U.N. warns of widespread famine in Ukraine
The United Nations warned that closing Ukrainian ports on the Black Sea could lead to mass migration and starvation as it affects the supply chain used to deliver volumes of food from Ukraine to other... Photo by Anastasia Vlasova/Getty Images

The director also warned that a global food shortage and a spike in food prices would "spell disaster" for poorer nations.

"You will have famine, death and starvation," he told the Times. "You will have the destabilization of several nations and you will have mass migration."

In another interview with NPR published Thursday, Beasley said that "people will not leave their home if they have food and some degree of peace," adding that if people don't have those two things, then "they're going to find that place where they can feed their family."

The U.N. World Food Program relies on wheat coming from Ukraine since it was the largest food provider by volume to the organization last year, according to NPR.

A funding issue is another challenge that the U.N. is facing as it struggles to meet demands for food supplies. The organization's operating costs of its food program increased by $71 million a month, Beasley told the Times.

"That means we will be feeding four to five million people less a year because of the cost increase alone," he said.

The impact of the war has already begun taking effect on the world, with the U.N. announcing that it's reducing food amounts to northwestern Syria starting next month due to limited funding and rising food prices, Al Jazeera reported.
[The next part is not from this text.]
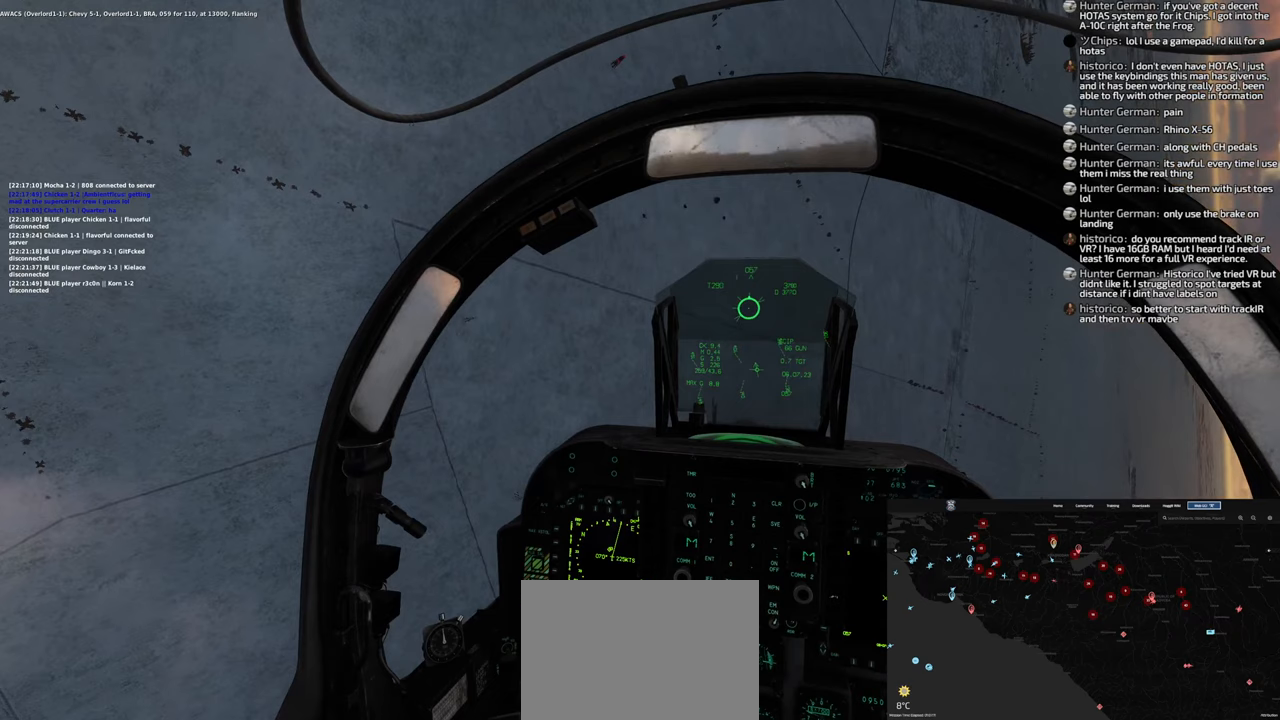
{"buttons": [], "left_stick": "left", "right_stick": "center", "events": []}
The director also claimed that he had informed the Kremlin of the U.N.'s concerns about Ukraine's food insecurity, but that the Kremlin had not responded to any of them, according to the Times. "We have made no headway whatsoever," he said.

Food insecurity was already a challenge long before the war as it was fueled by other external factors, but according to Beasley, Russia's invasion has further exacerbated the issue.

"Before the Ukrainian war, we were already seeing a spike in fuel costs, food costs, shipping costs. And just when you think it couldn't get any worse, boom, Afghanistan, and then boom, Ukraine. So now we are already cutting dozens of millions of people down to half rations, like, for example, Yemen. Imagine telling your child, I can only feed you half of what you need this month," he told NPR.

Newsweek reached out to the U.N. World Food Program for comment.